According to Bloomberg, Bayer shares plunged the most in almost seven years after Monsanto was socked with $289 million in damages in the first trial over claims that the herbicide causes cancer. Now a deal Bayer pursued to keep pace with DowDuPont Inc. and China National Chemical Corp. is turning into a potentially expensive quagmire.

The verdict in favor of a California school groundskeeper who said exposure to Roundup caused his non-Hodgkin's lymphoma -- which Bayer denies -- is just one of thousands of cases related to the weed killer that are working their way through the courts. If more go against the German company, the costs could be "ruinous," Sanford C. Bernstein analysts led by Jonas Oxgaard said in a note.

Bayer said it will appeal and U.S. jury awards against companies are often overturned or reduced. Still, the shares fell as much as 14 percent as investors were reminded of a previous legal debacle, when the company paid more than $1.1 billion to settle suits over the heart drug Lipobay in 2005.

Bayer closed its acquisition of Monsanto in June after a two-year antitrust review.

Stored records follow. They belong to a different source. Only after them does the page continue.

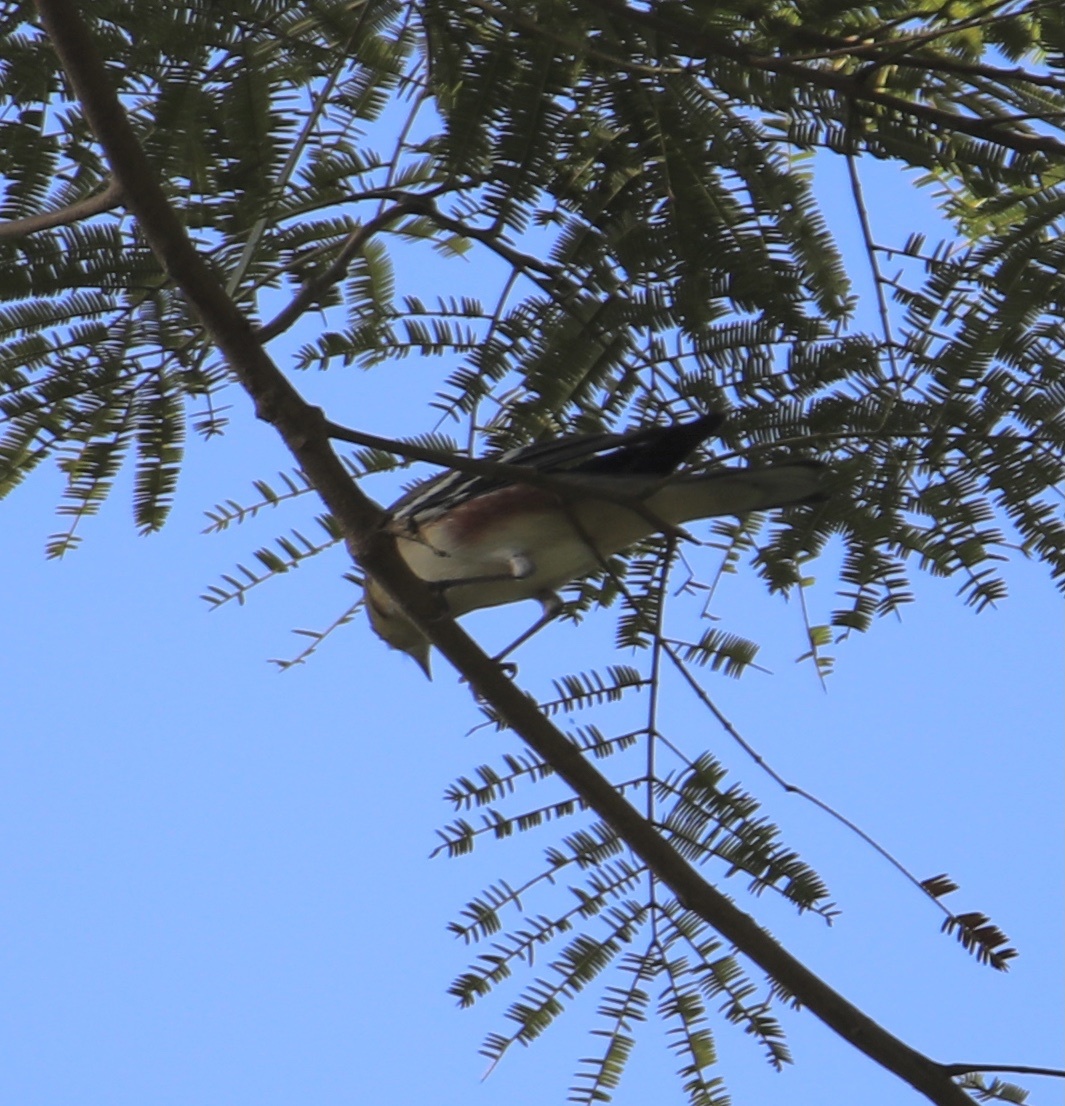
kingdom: Animalia
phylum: Chordata
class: Aves
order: Passeriformes
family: Parulidae
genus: Setophaga
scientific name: Setophaga pensylvanica
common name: Chestnut-sided warbler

Despite disposal of some of its businesses to BASF SE, it emerged as the biggest seed and agricultural chemicals maker in the world, alongside its drugmaking operations.

The reliance of the U.S. company -- and now, its German acquirer -- on Roundup extends far beyond just selling it as a weed killer. Monsanto genetically engineered the DNA of corn, soybeans and other crops to make them resistant to Roundup; it now makes more revenue from seeds and traits than it does from herbicide.

Roundup, introduced in 1974 and based on a chemical called glyphosate, has long been controversial. While it became the world's most popular and widely used herbicide, the question of whether it causes cancer has been hotly debated by environmentalists, regulators, researchers and lawyers -- even as Monsanto has insisted for decades that it's perfectly safe.

Monsanto has already announced that it will appeal the California jury's verdict blaming the weed killer for a man's cancer and awarding him $289 million.